これは、アメリカの覇権が失われてきた、というような「アメリカ衰退論」とは少し違います。20世紀は「アメリカの世紀」だと言われてきました。アメリカが経済力や軍事力、政治力によって覇権を握ったためです。しかし、それだけでなく、世界を主導するリーディング・コンセプトを示してきたからでもありました。それは端的には、リベラル・デモクラシーと市場経済、という理念といってよいでしょう。そうした理念があってはじめてアメリカは「現代文明のモデル」となり、「アメリカの世紀」が実現されたのでした。
しかし今や、そのようにアメリカを現代文明のモデルとする時代は終わりつつあるのではないか。トランプ現象、ブレグジット、ポピュリズム、コロナ・パンデミック、あるいはアフガニスタンにおける失敗など、近年の出来事を大きな社会思想史的な展望によって位置づけると、そのことが見えてきます。もう少しさかのぼって9.11同時多発テロやリーマン・ショックも同じ流れのなかにあると思われます。

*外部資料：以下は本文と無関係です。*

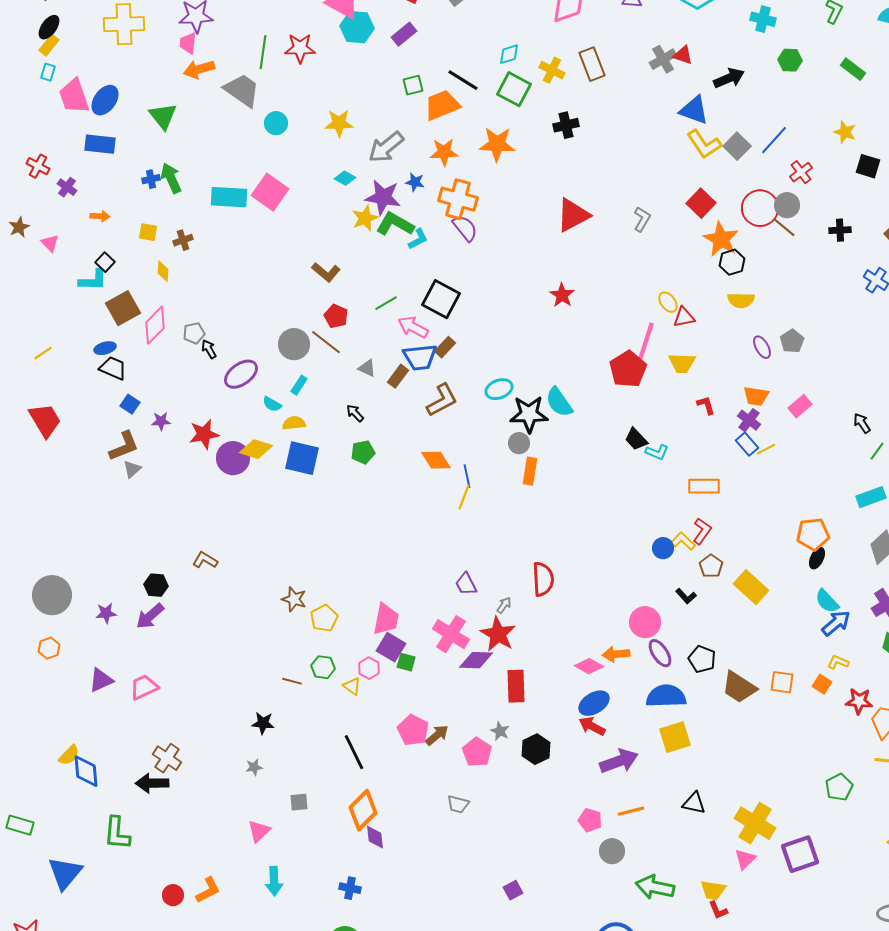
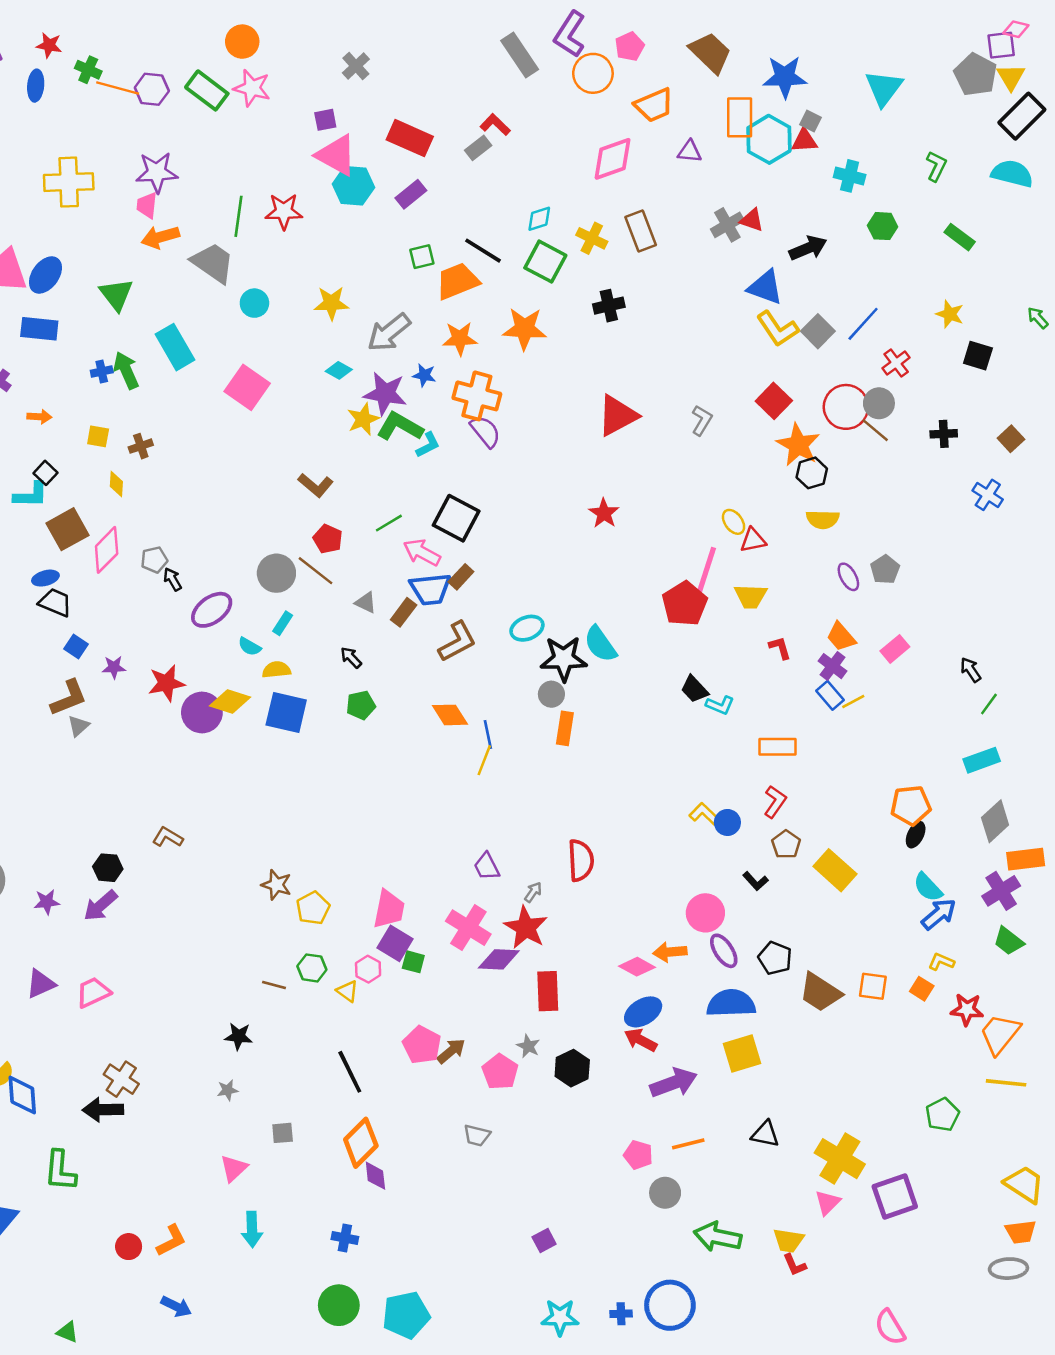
cyan rectangle: (229, 197) -> (175, 347), moved, turned 57
orange trapezoid: (756, 396) -> (841, 637), turned 40
yellow L-shape: (683, 541) -> (704, 814), moved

ここで大きな社会思想的展望というのは、ほぼ百年、一世紀前にウェーバーが展開した資本主義論や近代化論、その後にハイデガーが展開した存在論や技術論、これらによって示された文明論による展望です。端的には「鉄の檻」や「総かり立て体制」として描き出された現代文明像と言ってもよいでしょう。そして、そこに通底するテーマは、プロテスタンティズムであれ、ユダヤ・キリスト教的伝統であれ、「魔術化」をめぐるものでした。それらの文明論は宗教論でもあって、そうした次元で考えるには、今世紀に入って展開されている「ポスト世俗化」論を論じなければなりません。

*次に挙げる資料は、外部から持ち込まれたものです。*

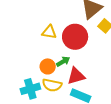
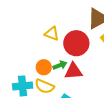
red triangle: (76, 76) -> (74, 71), moved

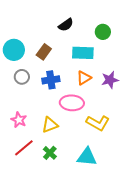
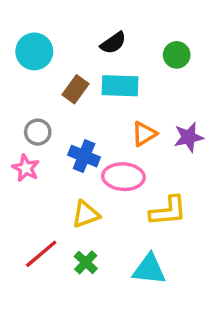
cyan circle: (14, 50) -> (34, 51), moved
cyan rectangle: (83, 53) -> (120, 86), moved
blue cross: (51, 80) -> (84, 156), moved, turned 30
pink star: (19, 120) -> (26, 168), moved
yellow L-shape: (98, 123) -> (168, 211), turned -35

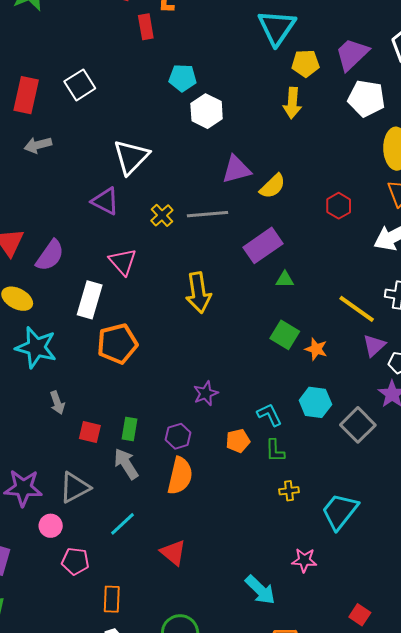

このトーク・ラウンジでは、そうした古典や近年の論争を手がかりに、いま到来しつつある「ポスト・アメリカニズムの世紀」について皆さんと考えてみたいと思います。
プロフィール
藤本龍児
1976年、山口県生まれ。早稲田大学社会科学部卒業。京都大学人間・環境学研究科博士課程修了。博士(人間・環境学)。社会哲学・宗教社会学を専攻。現在、帝京大学文学部社会学科准教授。単著に『アメリカの公共宗教――多元社会における精神性』(NTT出版)、共著に『現代社会論のキーワード――冷戦後世界を読み解く』(ナカニシヤ出版)、『宗教と社会のフロンティア――宗教社会学からみる現代日本』(勁草書房)、『聖地巡礼ツーリズム』(弘文堂)、『宗教と公共空間――見直される宗教の役割』(東京大学出版会)、『よくわかる宗教学』(ミネルヴァ書房)、『米国の対外政策に影響を与える国内的諸要因』(公益財団法人日本国際問題研究所)、『基礎ゼミ宗教学』(世界思想社)、『50州が動かすアメリカ政治』(勁草書房)など、翻訳にホセ・カサノヴァ「公共宗教を論じなおす」『宗教概念の彼方へ』(法藏館)所収。